Between the 15th and 17th of October, our partners from the University of Liège (Gembloux Agro-Bio Tech), represented by Lucas Bergenhuizen, participated in the RAMIRAN 2025 Conference which took place in Wageningen in the Netherlands. The team submitted an abstract and prepared a poster presenting the results of an Ecotron experiment evaluating the efficiency and environmental impact of four different BBFs compared to a synthetic fertiliser under two contrasted climates.

About the poster
This poster nicely summarizes the contribution of ULiège to Work Package 5: Agronomic Studies. We were very pleased to share the results of our experiment conducted at the TERRA-Ecotron (www.ecotron.uliege.be) with the broader public. This facility, which can realistically replicate multifactorial climate scenarios at the mesocosm scale, was specifically chosen to investigate the response of a cropping system to four selected BBFs in the context of climate change. These BBFs were compared to a synthetic fertiliser (SYN) under a historic reference and a future RCP8.5 climate scenario.
While SYN mostly outperformed BBFs in the reference climate, many advantages disappeared in the future climate where plants receiving BBFs had higher plant biomass and improved agronomic parameters (such as NUE and PUE) compared to plants fertilised with SYN. Mechanistically, cropping systems with BBFs also benefited from enhanced soil microbial activity but systematically emitted more GHG than SYN. Interestingly, we also observed decreased N₂O fluxes for most BBFs under future climate.
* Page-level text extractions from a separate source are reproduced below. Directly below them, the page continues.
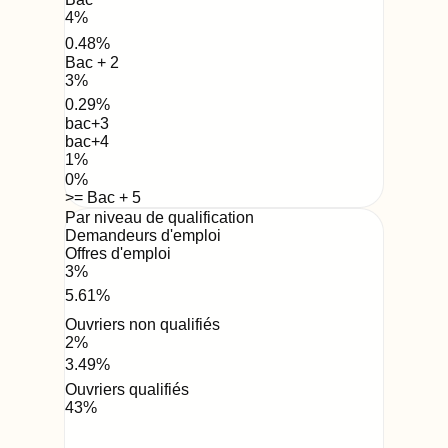
4
%
0.48
%
Bac + 2
3
%
0.29
%
bac+3
bac+4
1
%
0
%
>= Bac + 5
Par niveau de qualification
Demandeurs d'emploi
Offres d'emploi
3
%
5.61
%
Ouvriers non qualifiés
2
%
3.49
%
Ouvriers qualifiés
43
%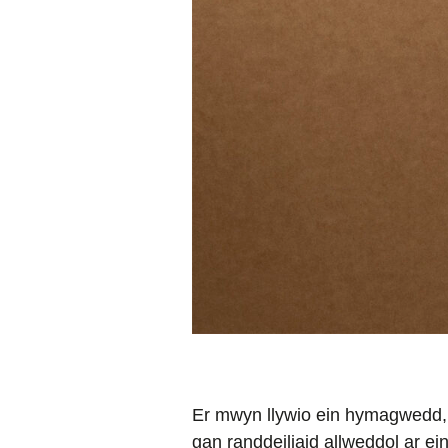
Er mwyn llywio ein hymagwedd, 
gan randdeiliaid allweddol ar e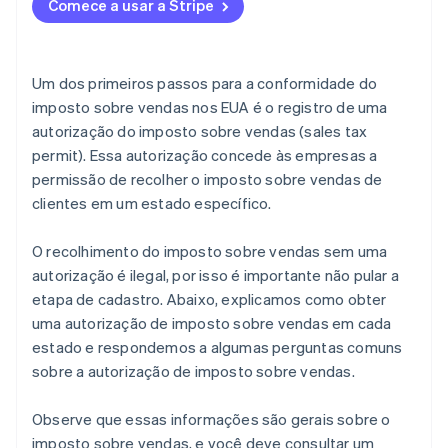
Comece a usar a Stripe
Um dos primeiros passos para a conformidade do
imposto sobre vendas nos EUA é o registro de uma
autorização do imposto sobre vendas (sales tax
permit). Essa autorização concede às empresas a
permissão de recolher o imposto sobre vendas de
clientes em um estado específico.
O recolhimento do imposto sobre vendas sem uma
autorização é ilegal, por isso é importante não pular a
etapa de cadastro. Abaixo, explicamos como obter
uma autorização de imposto sobre vendas em cada
estado e respondemos a algumas perguntas comuns
sobre a autorização de imposto sobre vendas.
Observe que essas informações são gerais sobre o
imposto sobre vendas, e você deve consultar um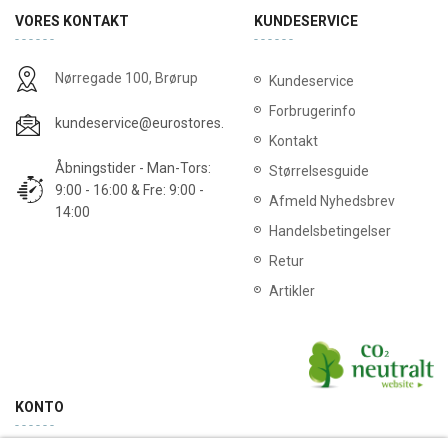
VORES KONTAKT
KUNDESERVICE
Nørregade 100, Brørup
Kundeservice
Forbrugerinfo
kundeservice@eurostores.dk
Kontakt
Åbningstider - Man-Tors:
Størrelsesguide
9:00 - 16:00 & Fre: 9:00 -
Afmeld Nyhedsbrev
14:00
Handelsbetingelser
Retur
Artikler
KONTO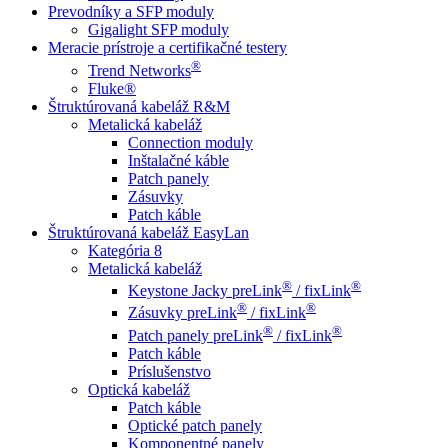
Prevodníky a SFP moduly
Gigalight SFP moduly
Meracie prístroje a certifikačné testery
®
Trend Networks
Fluke®
Štruktúrovaná kabeláž R&M
Metalická kabeláž
Connection moduly
Inštalačné káble
Patch panely
Zásuvky
Patch káble
Štruktúrovaná kabeláž EasyLan
Kategória 8
Metalická kabeláž
®
®
Keystone Jacky preLink
/ fixLink
®
®
Zásuvky preLink
/ fixLink
®
®
Patch panely preLink
/ fixLink
Patch káble
Príslušenstvo
Optická kabeláž
Patch káble
Optické patch panely
Komponentné panely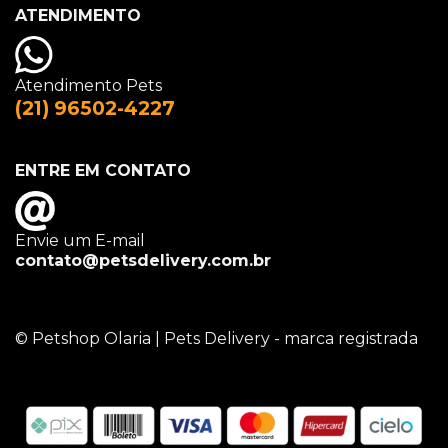
ATENDIMENTO
Atendimento Pets
(21) 96502-4227
ENTRE EM CONTATO
Envie um E-mail
contato@petsdelivery.com.br
© Petshop Olaria | Pets Delivery - marca registrada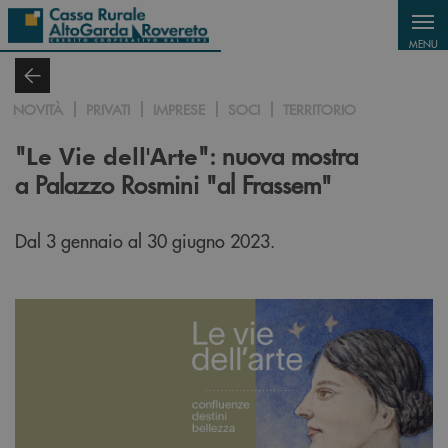
Salta al contenuto principale
MENU
NOVITÀ
PRIVATI
IMPRESE
SOCI
TERRITORIO
"
": nuova mostra
Le Vie dell'Arte
a Palazzo Rosmini "al Frassem"
Dal 3 gennaio al 30 giugno 2023.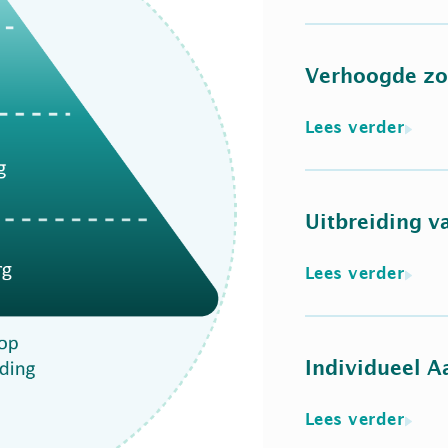
Verhoogde zo
Lees verder
Uitbreiding v
Lees verder
Individueel 
Lees verder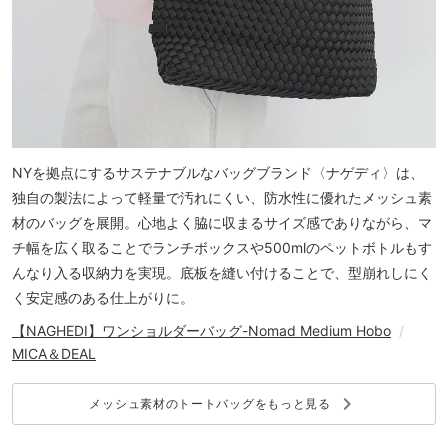
NYを拠点にするサステナブルなバッグブランド〈ナゲディ〉は、
独自の製法によって軽量で汚れにくい、防水性に優れたメッシュ素
材のバッグを展開。心地よく脇に収まるサイズ感でありながら、マ
チ幅を広く取ることでランチボックスや500mlのペットボトルもす
んなり入る収納力を実現。
底板を
縫い付けることで、型崩れしにく
く安定感のある仕上がりに。
【NAGHEDI】ワンショルダーバッグ-Nomad Medium Hobo
/
MICA＆DEAL
keyboard_arrow_right
メッシュ素材のトートバッグをもっと見る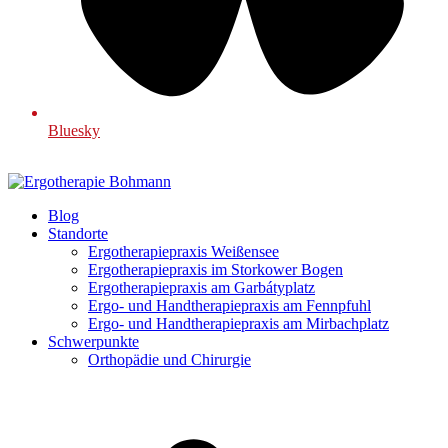
Bluesky
Blog
Standorte
Ergotherapiepraxis Weißensee
Ergotherapiepraxis im Storkower Bogen
Ergotherapiepraxis am Garbátyplatz
Ergo- und Handtherapiepraxis am Fennpfuhl
Ergo- und Handtherapiepraxis am Mirbachplatz
Schwerpunkte
Orthopädie und Chirurgie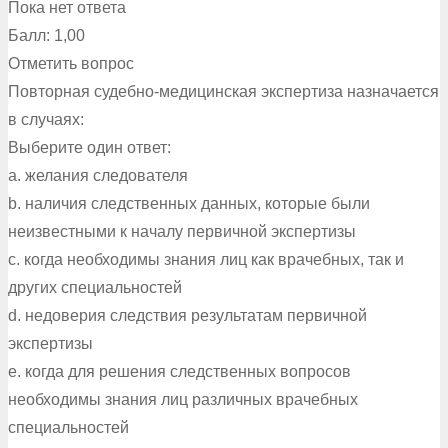
Пока нет ответа
Балл: 1,00
Отметить вопрос
Повторная судебно-медицинская экспертиза назначается
в случаях:
Выберите один ответ:
a. желания следователя
b. наличия следственных данных, которые были
неизвестными к началу первичной экспертизы
c. когда необходимы знания лиц как врачебных, так и
других специальностей
d. недоверия следствия результатам первичной
экспертизы
e. когда для решения следственных вопросов
необходимы знания лиц различных врачебных
специальностей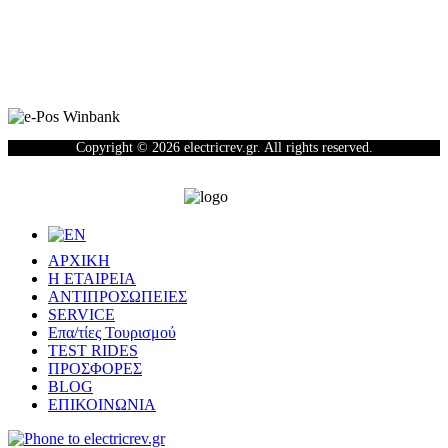
Newsletter
Copyright © 2026 electricrev.gr. All rights reserved.
ΑΡΧΙΚΗ
Η ΕΤΑΙΡΕΙΑ
ΑΝΤΙΠΡΟΣΩΠΕΙΕΣ
SERVICE
Επα/τίες Τουρισμού
TEST RIDES
ΠΡΟΣΦΟΡΕΣ
BLOG
ΕΠΙΚΟΙΝΩΝΙΑ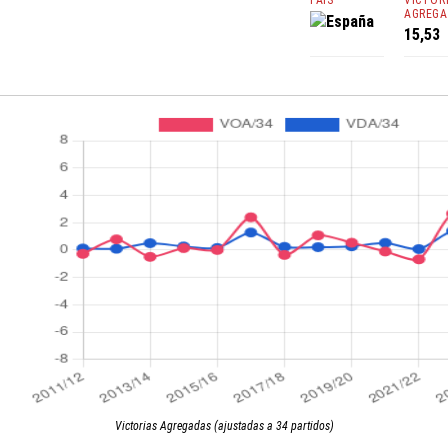
PAÍS
VICTOR
AGREGA
España
15,53
Victorias Agregadas (ajustadas a 34 partidos)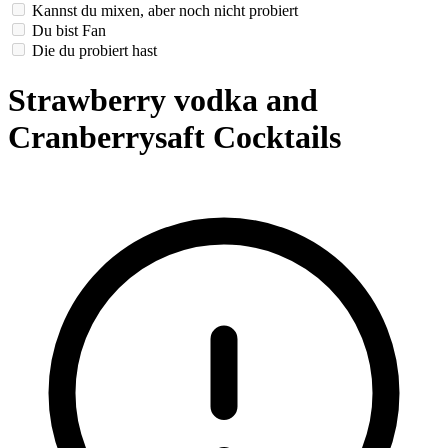
Kannst du mixen, aber noch nicht probiert
Du bist Fan
Die du probiert hast
Strawberry vodka and
Cranberrysaft Cocktails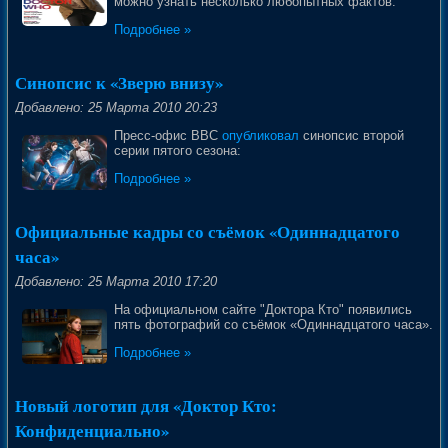
можно узнать несколько любопытных фактов:
Подробнее »
Синопсис к «Зверю внизу»
Добавлено: 25 Марта 2010 20:23
Пресс-офис BBC
опубликовал
синопсис второй
серии пятого сезона:
Подробнее »
Официальные кадры со съёмок «Одиннадцатого
часа»
Добавлено: 25 Марта 2010 17:20
На официальном сайте "Доктора Кто" появились
пять фотографий со съёмок «Одиннадцатого часа».
Подробнее »
Новый логотип для «Доктор Кто:
Конфиденциально»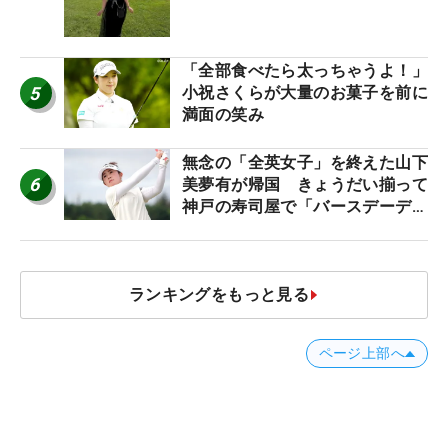
産もゲット！
「全部食べたら太っちゃうよ！」
5
小祝さくらが大量のお菓子を前に
満面の笑み
無念の「全英女子」を終えた山下
6
美夢有が帰国 きょうだい揃って
神戸の寿司屋で「バースデーディ
ナー？」
ランキングをもっと見る
ページ上部へ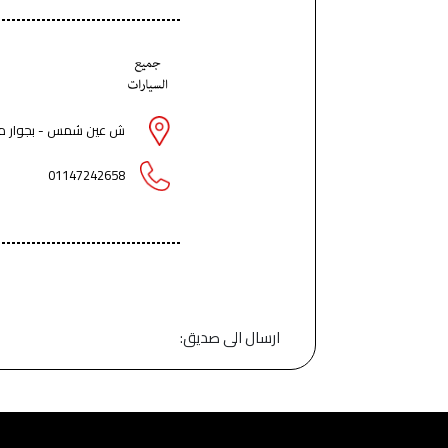
ش عين شمس - بجوار م
01147242658
ارسال الى صديق:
While these results support BBFs as sustainable alternatives to SYN, further research is needed to limit the yield penalties observed under the future meteorological conditions, which affected all types of fertilisers. Given the complexity of climate x fertiliser interactions, we also stress the importance of empirical data to evaluate BBFs across diverse contexts to help develop scalable, region-specific solutions.